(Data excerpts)
——
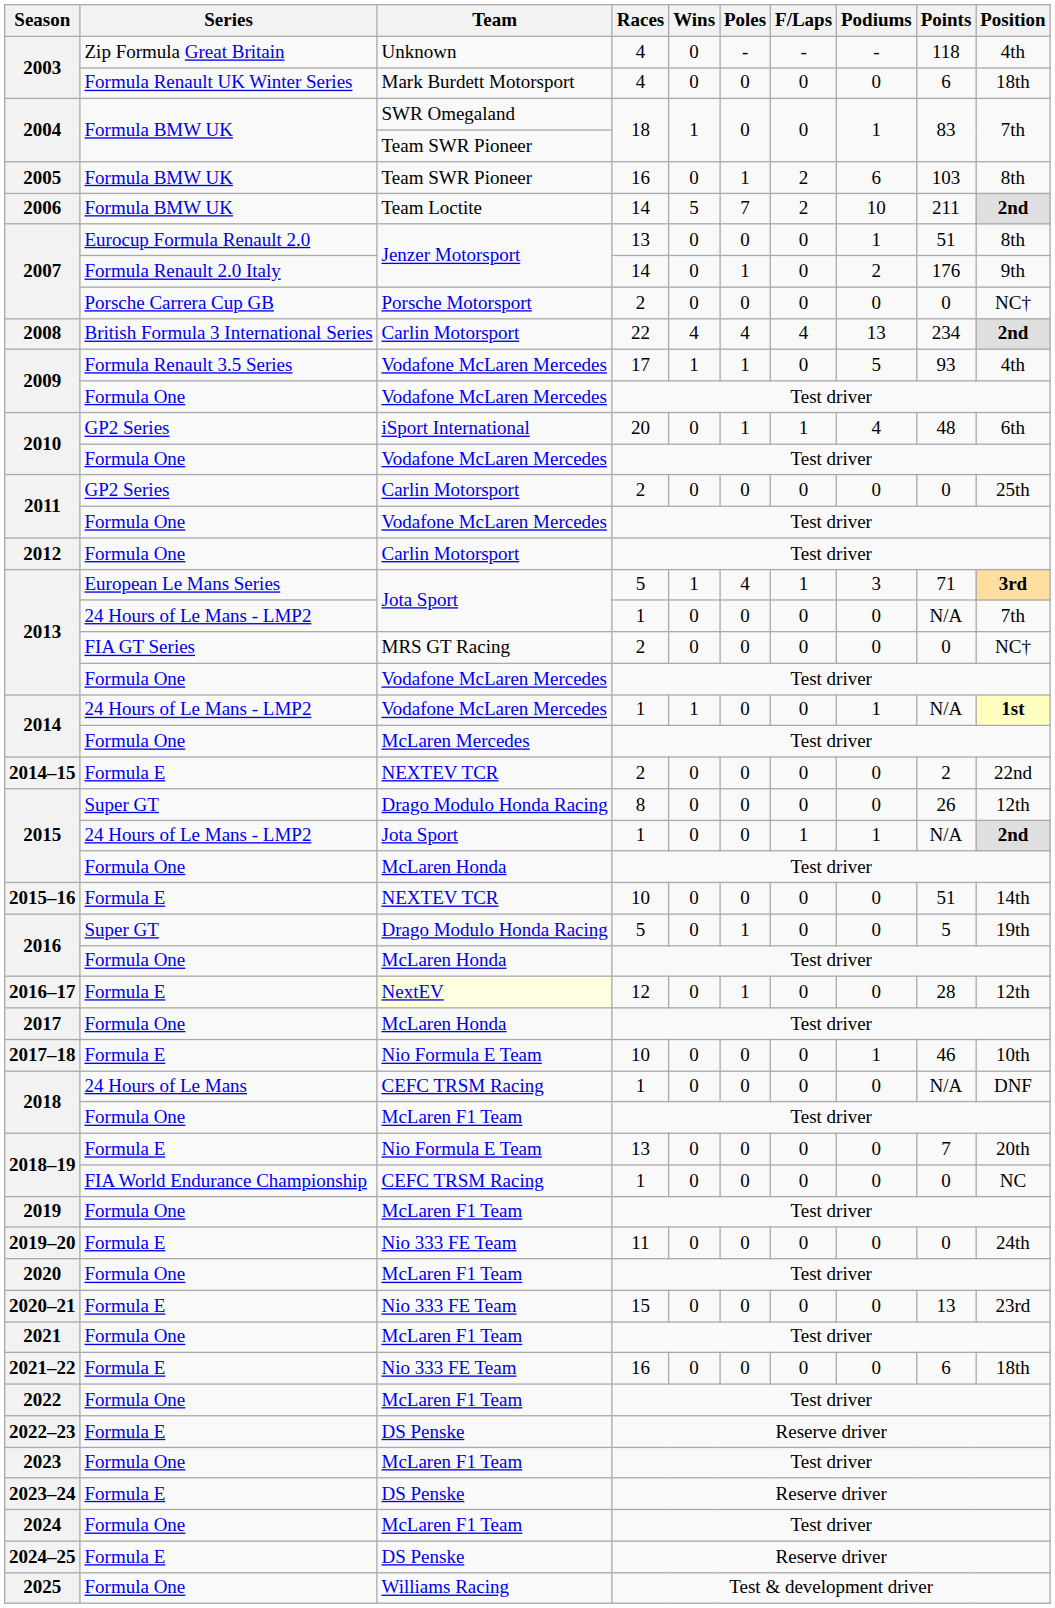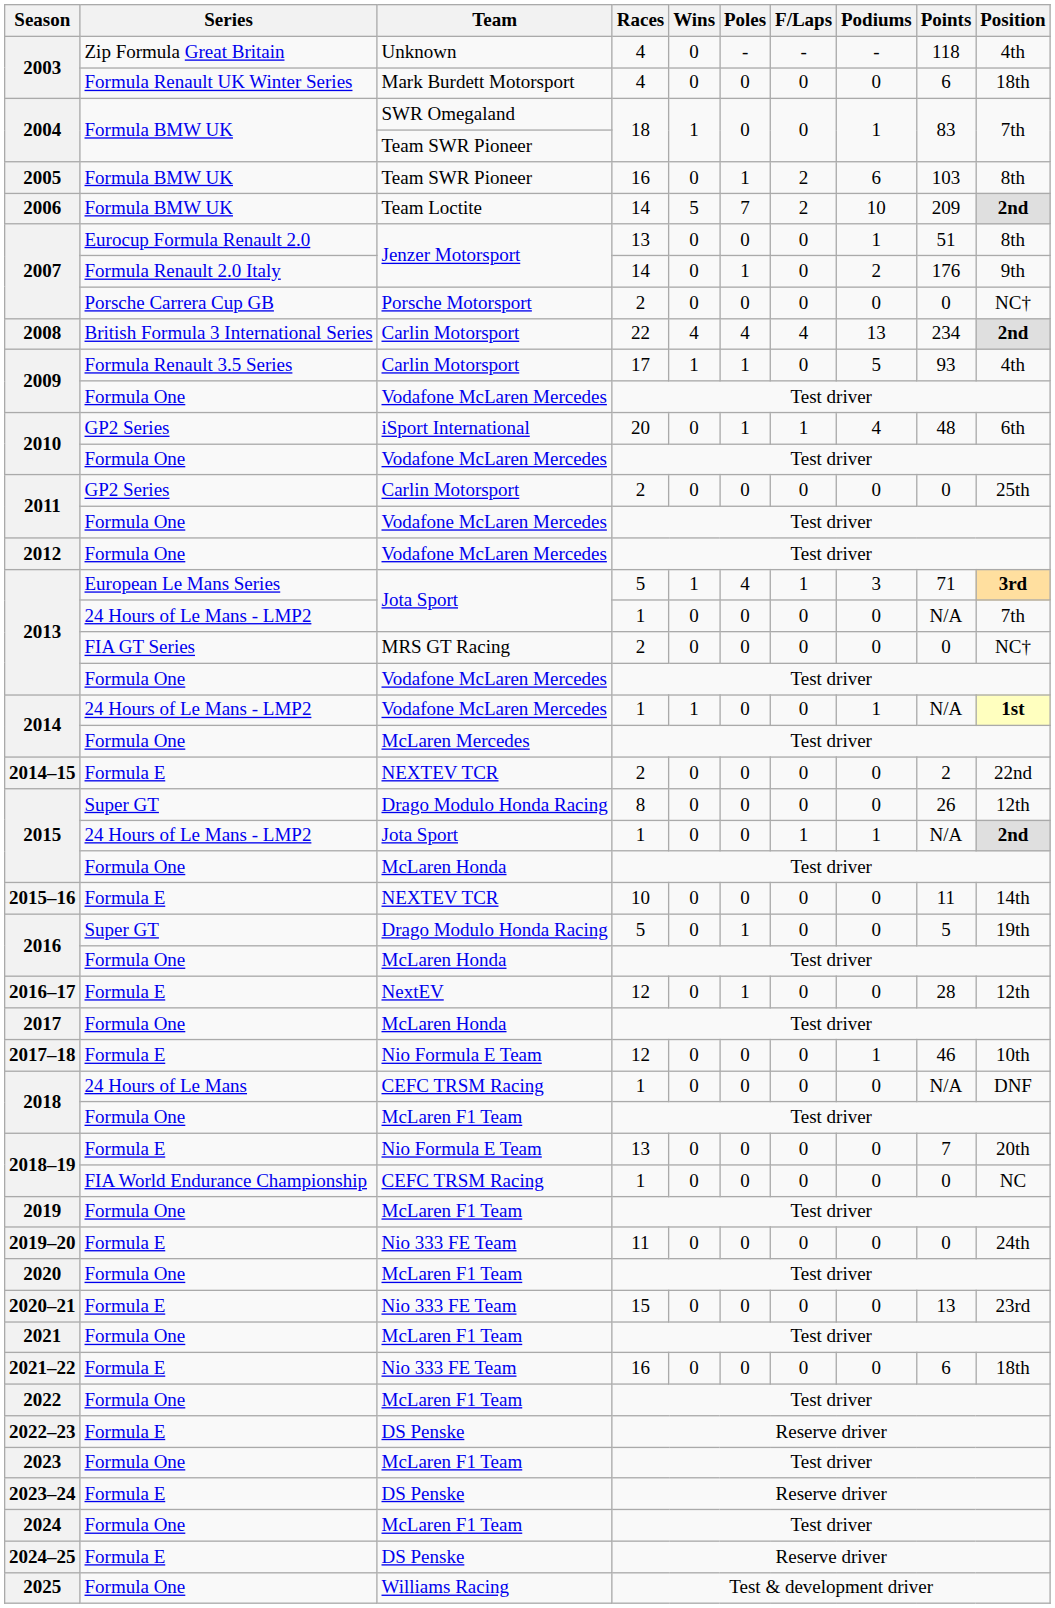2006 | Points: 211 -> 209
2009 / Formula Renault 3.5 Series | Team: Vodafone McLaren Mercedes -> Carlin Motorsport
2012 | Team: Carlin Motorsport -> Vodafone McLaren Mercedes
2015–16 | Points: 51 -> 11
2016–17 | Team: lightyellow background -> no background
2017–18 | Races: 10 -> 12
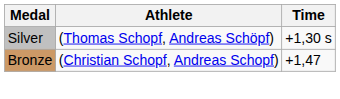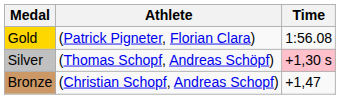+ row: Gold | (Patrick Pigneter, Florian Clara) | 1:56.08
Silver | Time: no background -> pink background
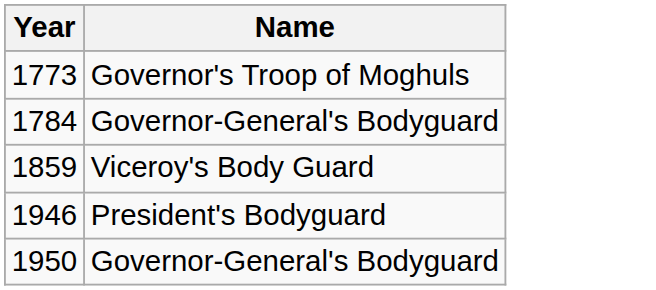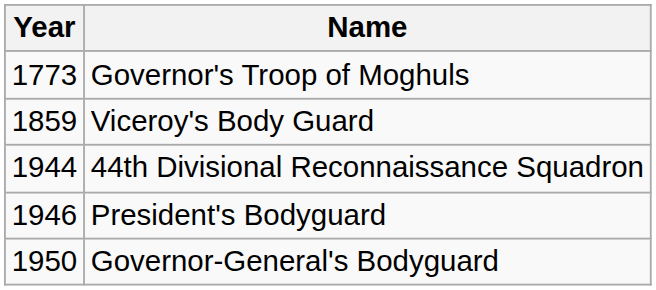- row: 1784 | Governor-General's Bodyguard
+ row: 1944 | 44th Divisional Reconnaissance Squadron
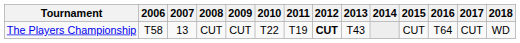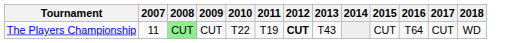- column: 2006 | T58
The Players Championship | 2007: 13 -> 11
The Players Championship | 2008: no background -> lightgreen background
——
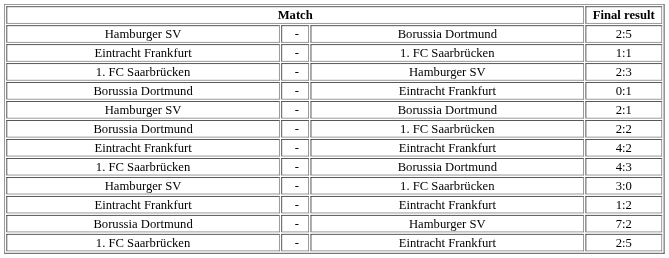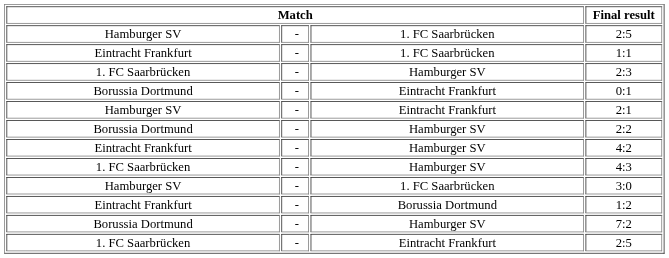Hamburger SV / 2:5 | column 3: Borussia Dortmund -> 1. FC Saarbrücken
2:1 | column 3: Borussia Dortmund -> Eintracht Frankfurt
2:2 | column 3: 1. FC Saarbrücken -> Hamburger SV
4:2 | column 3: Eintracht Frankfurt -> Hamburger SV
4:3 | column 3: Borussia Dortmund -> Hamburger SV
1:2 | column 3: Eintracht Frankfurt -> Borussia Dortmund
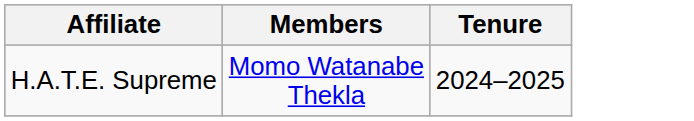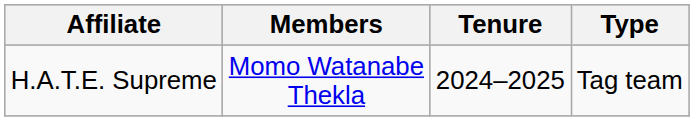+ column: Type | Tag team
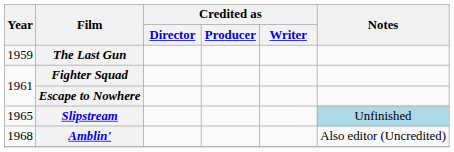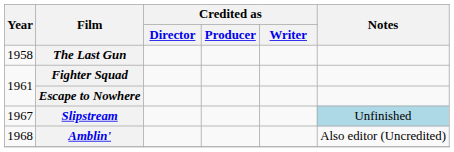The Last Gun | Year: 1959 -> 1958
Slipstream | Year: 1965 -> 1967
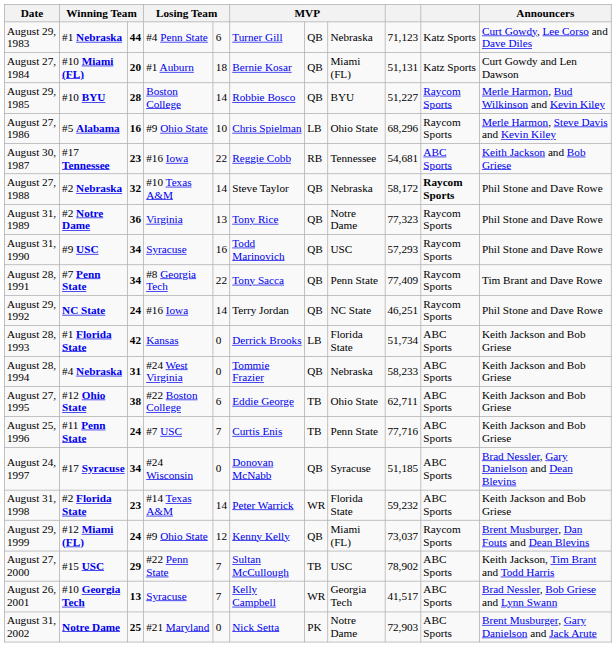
——
**Task instructions**
Reproduce the lines of the records above, starting at the line that contains "Hamburger SV /" and ending at the line that contains "1:2 | column", with both of those lines included. Omit the pictures from your answer.

**Finished task**
Hamburger SV / 2:5 | column 3: Borussia Dortmund -> 1. FC Saarbrücken
2:1 | column 3: Borussia Dortmund -> Eintracht Frankfurt
2:2 | column 3: 1. FC Saarbrücken -> Hamburger SV
4:2 | column 3: Eintracht Frankfurt -> Hamburger SV
4:3 | column 3: Borussia Dortmund -> Hamburger SV
1:2 | column 3: Eintracht Frankfurt -> Borussia Dortmund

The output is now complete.